Biography

The fate of Hijman Kanes, his wife Heintje Vogel and their son Louis.

Hijman Kanes was a son of Levie Kanes and Betje Koopman. He was born in Amsterdam on 16 October 1892 and earned his living as a docker in the port of Amsterdam. He married Heintje Vogel in Amsterdam on 17 June 1924, a daughter of Isaac Vogel and Trijntje Lubig. She was born on 11 March 1897.

When Heintje’s mother Trijntje Lubig passed away on 22 June 1918 and was interred in the Jewish Cemetery in Diemen, she left her parental home the next year on 25 September 1919 and came living in with he brother-in-law Meijer Soep, who was married to her sister Anna Vogel. She lived there until her wedding in June 1924. Also Hijman kept living at home with his parents at Valkenburgerstraat 147.

After the wedding was concluded, Hijman and Heintje moved into a house at Valkenburgerstraat 178 3rd floor, moved however in October 1931 to the 1st floor of house 178. On 24 March 1932 they moved to Krugerplein 38 1st floor. There, on 21 July 1932 their son Louis was born. But in February 1933 they moved back to the 1st floor of Valkenburgerstraat 176.

Hijman Kanes was already taken to Westerbork possibly at the end of September 1942 and put on transport direction Auschwitz on 2 October 1942. This transport made a stop at Cosel, located ±80 km West from Auschwitz, where 160 persons fit for work between 15 and 50 year were forced to leave the train. Among those men also the then still 50-year old docker Hijman Kanes. They were put to work in the surrounding forced labor camps in Upper Silesia.

Hijman Kanes ended up in one of the labor camps of the Reichsautobahn Direktion in the resort Gross Rosen, which were involved in the construction of of an Autobahn. The labor as well the conditions in those camps were particularly harsh and inhumane, with many dying of exhaustion and disease, if they had not already been killed by guards.

As far it can be reconstructed, Hijman Kanes was transferred from the labor camp Sakrau to the “Arbeitskommando” (work command) Tränke on 22 Novembe 1942, where, according to the surviving witness Mr. Benjamins, Hijman Kanes would have been died in Tränke early 1943.

Despite of that, the Dutch Authorities after the war have established, that Hijman Kanes formally had died in Tränke only 31 October 1943. The testimony of Mr. Benjamins is thereby not included. (see also “the date of death of Hijman Kanes”)

From data of the registration cards of the Jewish Council of Heintje Kanes-Vogel, it appears that she and her son Louis has been “zurückgestellt”- exempted from deportation for the time being, but on their Jewish Council registration cards a reason for it is not to find. However, on 30 March 1943 they were taken to Westerbork where both were housed in barrack 61.

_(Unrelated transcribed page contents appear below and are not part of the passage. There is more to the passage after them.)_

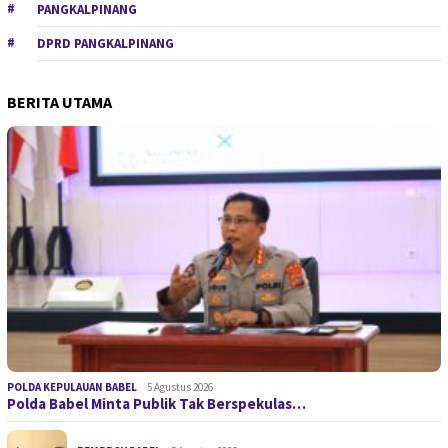
PANGKALPINANG
DPRD PANGKALPINANG
BERITA UTAMA
POLDA KEPULAUAN BABEL
5 Agustus 2026
Polda Babel Minta Publik Tak Berspekulas…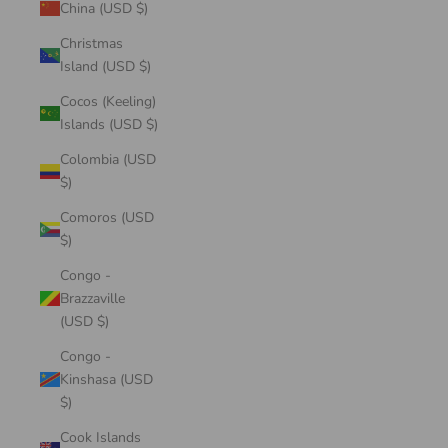
China (USD $)
Christmas
Island (USD $)
Cocos (Keeling)
Islands (USD $)
Colombia (USD
$)
Comoros (USD
$)
Congo -
Brazzaville
(USD $)
Congo -
Kinshasa (USD
$)
Cook Islands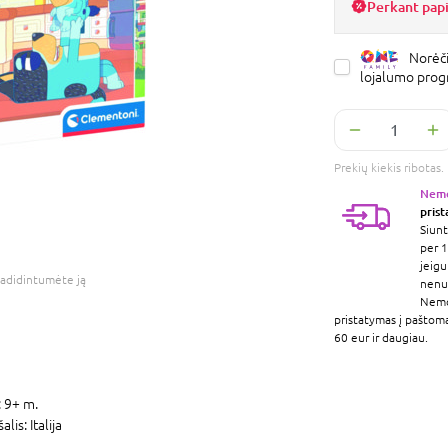
Perkant pap
Norėči
lojalumo pro
Prekių kiekis ribota
Nem
pris
Siunt
per 1
jeigu
adidintumėte ją
nenur
Nem
pristatymas į paštom
60 eur ir daugiau.
:
9+ m.
šalis:
Italija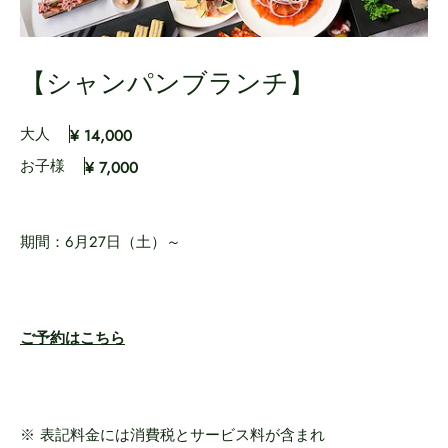
【シャンパンブランチ】
大人
¥ 14,000
お子様
¥ 7,000
期間：6月27日（土）～
ご予約はこちら
※ 表記料金には消費税とサービス料が含まれ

On 11 May 1943, Heintje Kanes-Vogel and her son Louis were put on transport to Sobibor. The transport contained a total of 1446 deportees, who upon arrival there on 14 May 1943, except for one survivor of this transport, were all immediately murdered in the gas chambers.

Sources include the City Archive of Amsterdam, family registration cards of Isaac Vogel, Levie Kanes and Hijman Kanes; archive cards of Hijman Kanes, Heintje Vogel and Louis Vogel; website wiewaswie/wedding Hijman Kanes x Heintje Vogel; City Archive, residence cards of Valkenburgerstraat 176 and 178 and Krugerplein 38; the file cabinet of the Jewish Council, registration cards of Hijman Kanes, Heintje Kanes-Vogel and Louis Kanes and the Wikipedia website Jodentransports from the Netherlands.nl.